TASK DETAILS: Nothing but the lines from the one containing "[19,35,68,52] Spots ->" through the end of the data below should appear in the answer, each exact and free of pictures.

##### SOURCE DATA

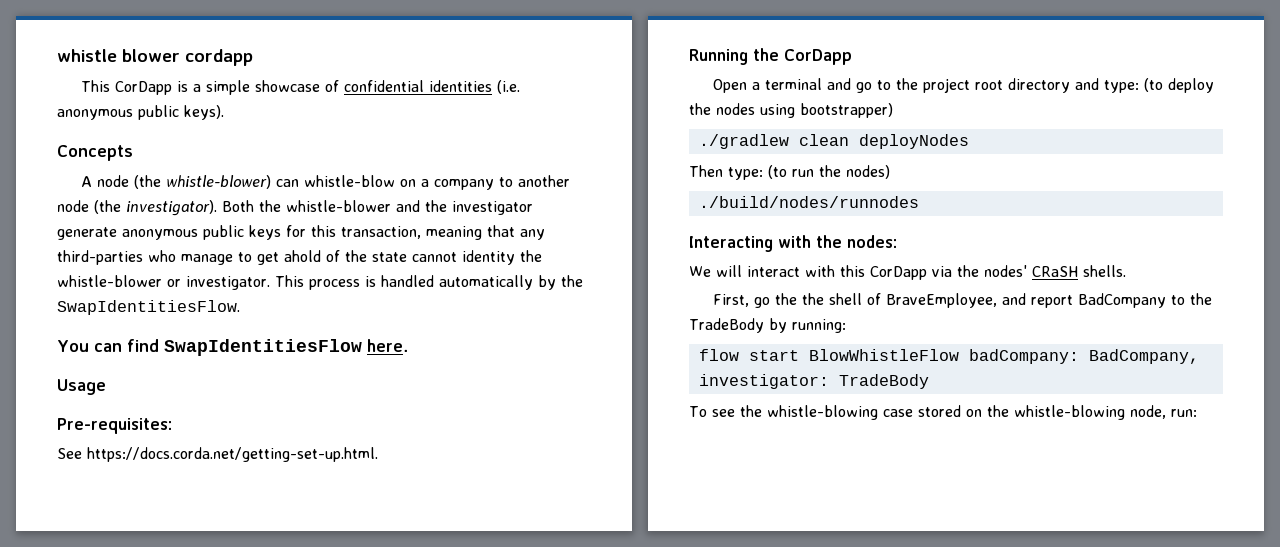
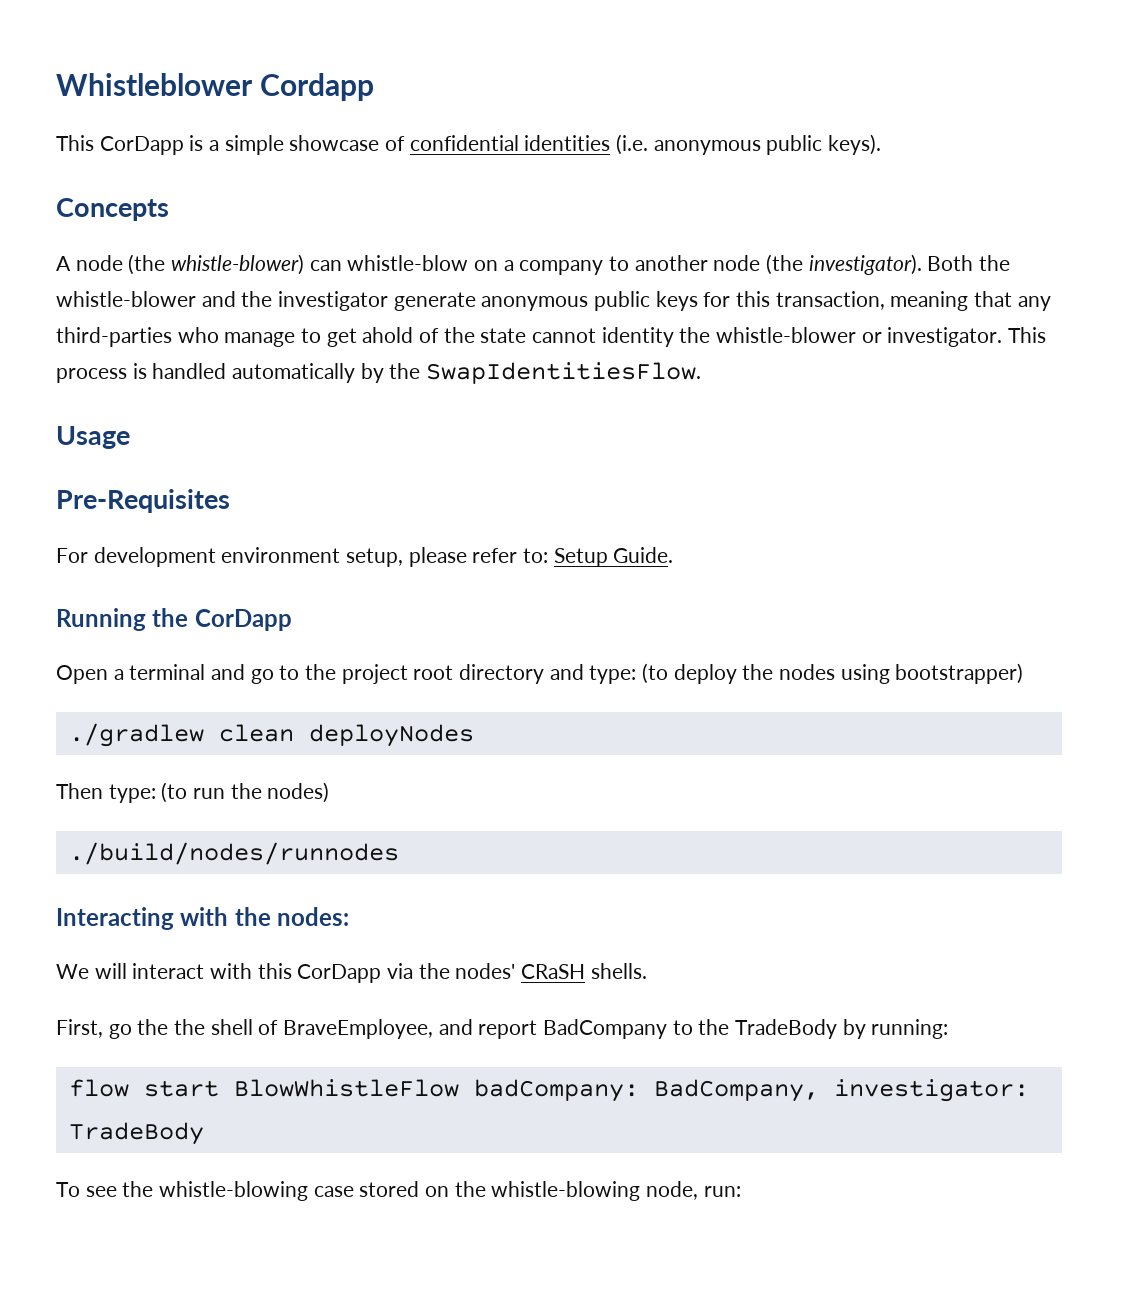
[57,49,253,66] whistle blower cordapp -> [56,73,374,101] Whistleblower Cordapp
[57,339,408,356] [57,379,106,395] [57,418,172,434] [57,447,378,462] You can find SwapIdentitiesFlow here. // Usage // Pre-requisites: // See https://docs.corda.net/getting-set-up.html. -> [56,426,130,449] [56,489,230,513] [56,547,674,567] Usage // Pre-Requisites // For development environment setup, please refer to: Setup Guide.

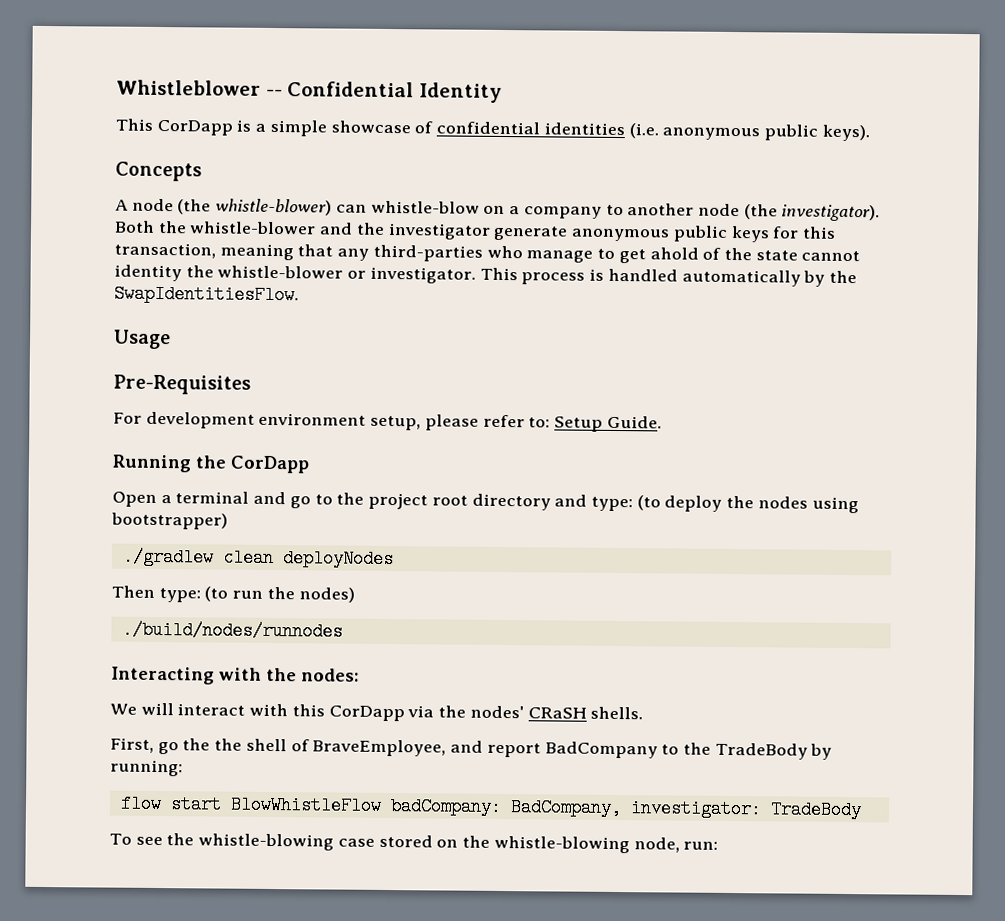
[259,73,374,101] Cordapp -> [265,81,502,103] -- Confidential Identity

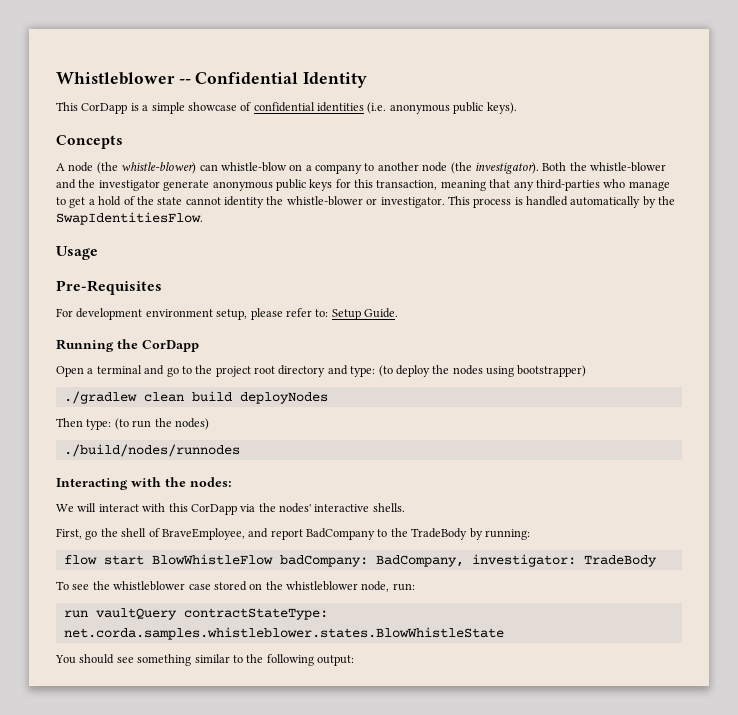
[649,247,699,260] ahold -> [88,196,122,206] a hold
(274, 558) none -> [191,391,232,402] build
[527,707,587,719] CRaSH -> [314,504,370,512] interactive
[214,738,243,751] the -> (118, 532) none
[198,833,335,851] whistle-blowing -> [113,581,186,591] whistleblower
[493,835,630,854] whistle-blowing -> [286,581,358,591] whistleblower
(719, 845) none -> [63,608,328,620] [63,627,504,640] [55,654,354,666] // run vaultQuery contractStateType: net.corda.samples.whistleblower.states.BlowWhistleState // You should see something similar to the following output:

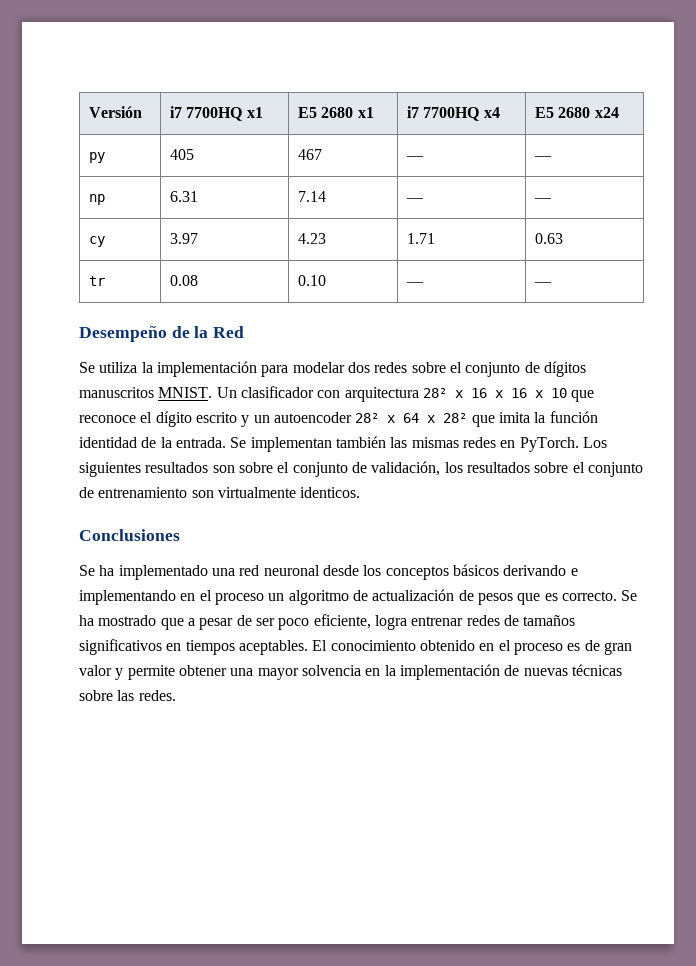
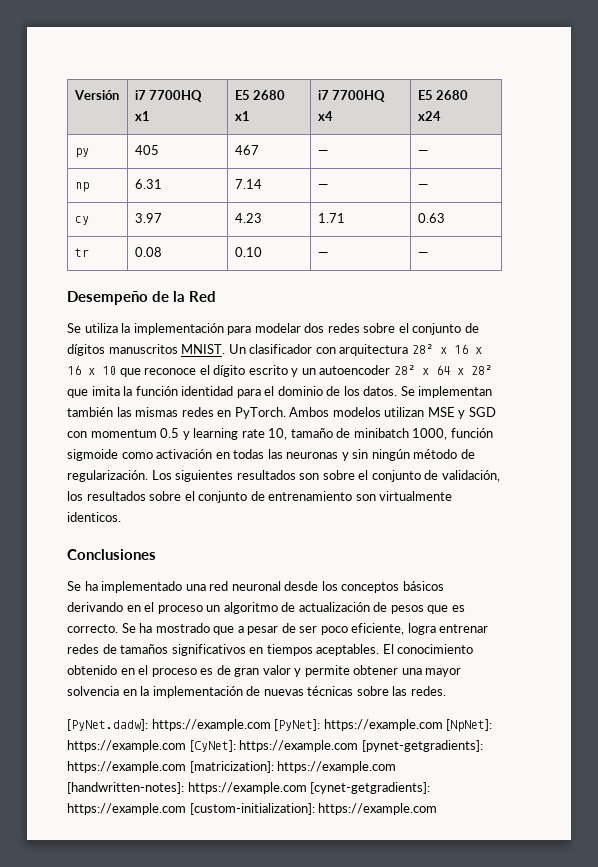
[141,437,226,448] de la entrada. -> [236,386,398,398] para el dominio de los datos.
(579, 444) none -> [289,407,496,419] [67,428,493,440] [67,449,475,461] [67,470,148,482] Ambos modelos utilizan MSE y SGD con momentum 0.5 y learning rate 10, tamaño de minibatch 1000, función sigmoide como activación en todas las neuronas y sin ningún método de regularización.
[570,568,578,576] [79,590,176,605] e implementando -> (123, 607) none
(176, 695) none -> [67,719,493,732] [67,740,483,752] [67,761,397,773] [67,782,431,794] [67,803,438,815] // [PyNet.dadw]: https://example.com [PyNet]: https://example.com [NpNet]: https://example.com [CyNet]: https://example.com [pynet-getgradients]: https://example.com [matricization]: https://example.com [handwritten-notes]: https://example.com [cynet-getgradients]: https://example.com [custom-initialization]: https://example.com

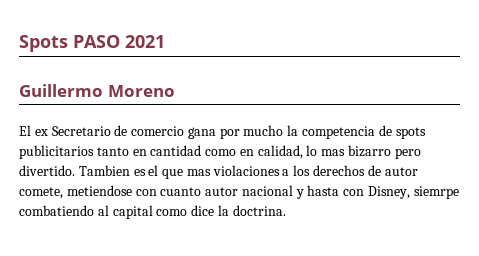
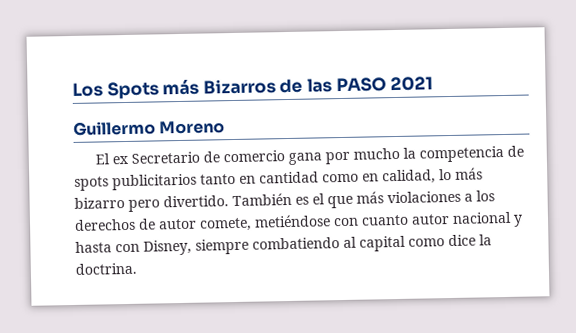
[19,35,68,52] Spots -> [72,78,332,100] Los Spots más Bizarros de las
[321,149,346,156] mas -> [455,167,483,180] más
[78,165,130,176] Tambien -> [232,192,292,207] También
[186,169,211,176] mas -> [356,191,384,204] más
[66,185,132,196] metiendose -> [254,214,331,228] metiéndose
[413,186,459,199] siemrpe -> [195,238,249,255] siempre

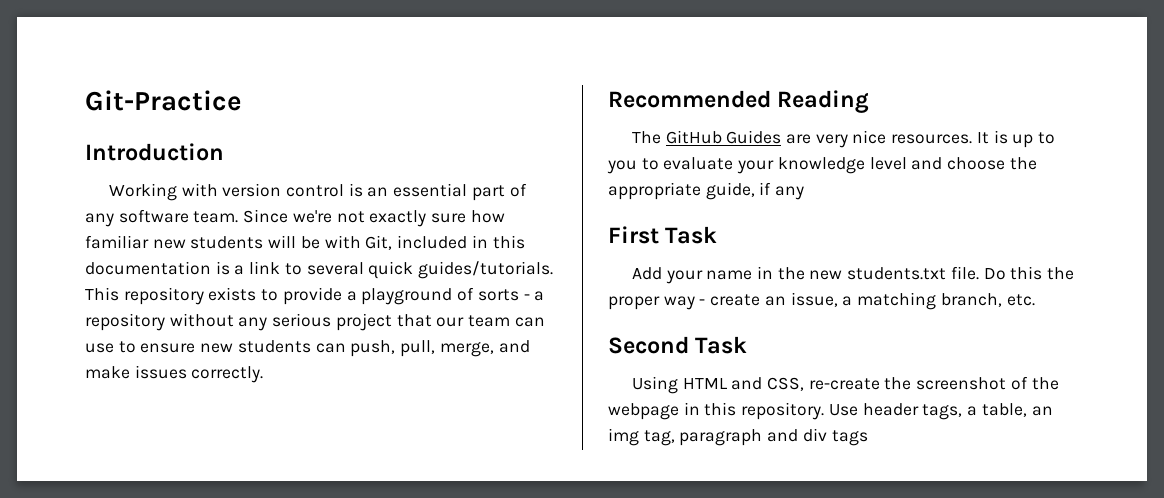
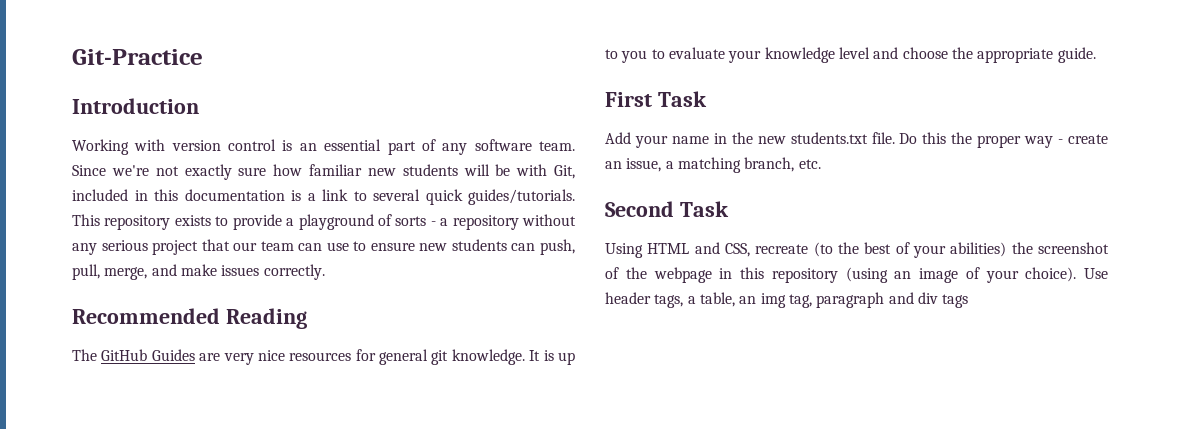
[891,134,973,144] resources. -> [289,349,525,365] resources for general git knowledge.
[705,182,805,200] guide, if any -> [1057,47,1096,63] guide.
[808,378,880,390] re-create -> [755,242,1007,258] recreate (to the best of your abilities)
[741,402,825,420] repository. -> [771,267,1077,283] repository (using an image of your choice).

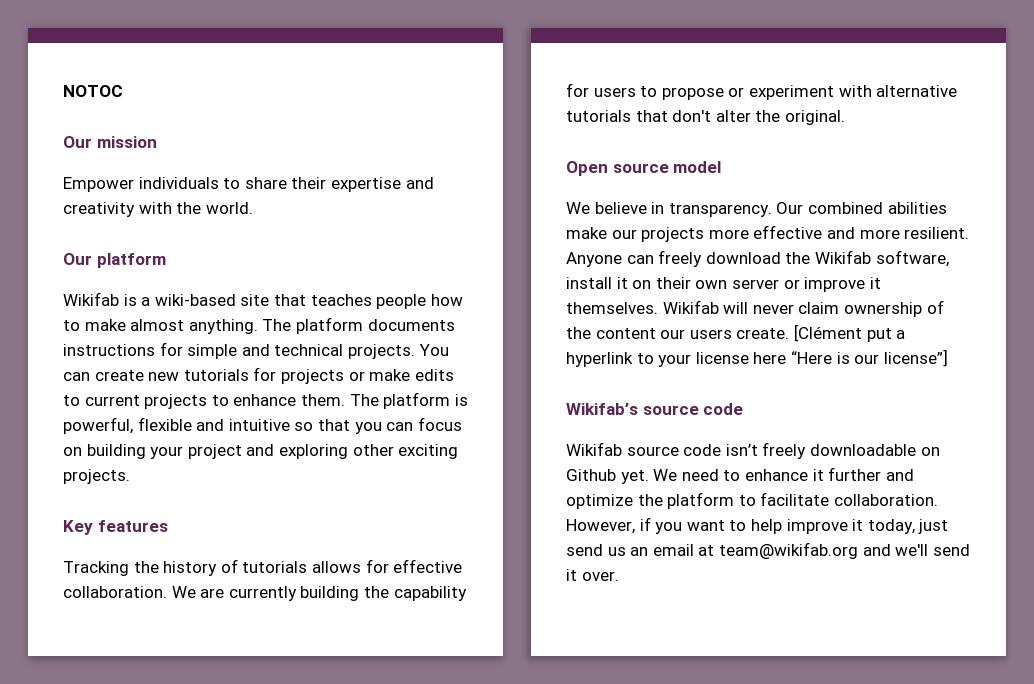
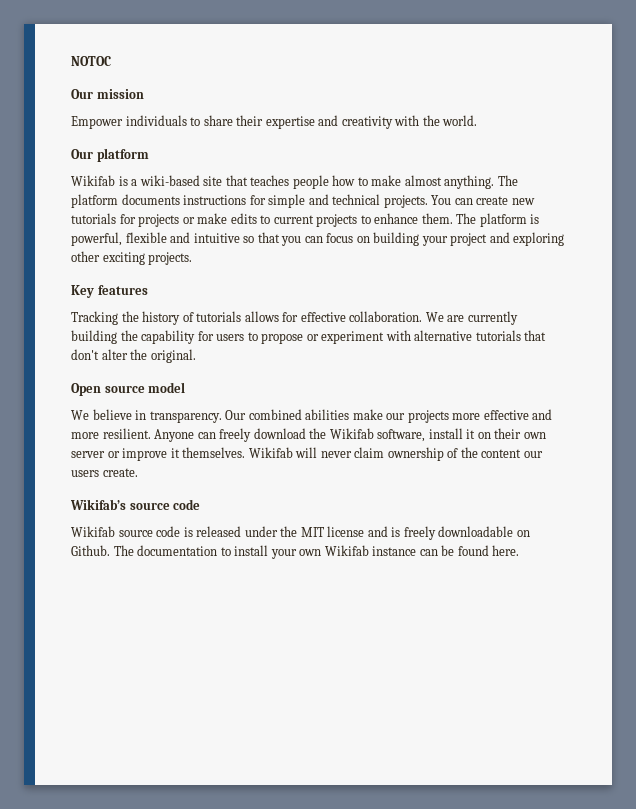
[793,324,906,342] [566,349,948,367] [Clément put a hyperlink to your license here “Here is our license”] -> (138, 472) none
[725,442,940,459] [566,467,914,484] [566,492,938,509] [566,517,949,534] [566,542,970,559] [566,569,619,581] isn’t freely downloadable on Github yet. We need to enhance it further and optimize the platform to facilitate collaboration. However, if you want to help improve it today, just send us an email at team@wikifab.org and we'll send it over. -> [183,526,530,540] [71,545,520,559] is released under the MIT license and is freely downloadable on Github. The documentation to install your own Wikifab instance can be found here.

##########

ANSWER SPACE:
[19,35,68,52] Spots -> [72,78,332,100] Los Spots más Bizarros de las
[321,149,346,156] mas -> [455,167,483,180] más
[78,165,130,176] Tambien -> [232,192,292,207] También
[186,169,211,176] mas -> [356,191,384,204] más
[66,185,132,196] metiendose -> [254,214,331,228] metiéndose
[413,186,459,199] siemrpe -> [195,238,249,255] siempre

[891,134,973,144] resources. -> [289,349,525,365] resources for general git knowledge.
[705,182,805,200] guide, if any -> [1057,47,1096,63] guide.
[808,378,880,390] re-create -> [755,242,1007,258] recreate (to the best of your abilities)
[741,402,825,420] repository. -> [771,267,1077,283] repository (using an image of your choice).

[793,324,906,342] [566,349,948,367] [Clément put a hyperlink to your license here “Here is our license”] -> (138, 472) none
[725,442,940,459] [566,467,914,484] [566,492,938,509] [566,517,949,534] [566,542,970,559] [566,569,619,581] isn’t freely downloadable on Github yet. We need to enhance it further and optimize the platform to facilitate collaboration. However, if you want to help improve it today, just send us an email at team@wikifab.org and we'll send it over. -> [183,526,530,540] [71,545,520,559] is released under the MIT license and is freely downloadable on Github. The documentation to install your own Wikifab instance can be found here.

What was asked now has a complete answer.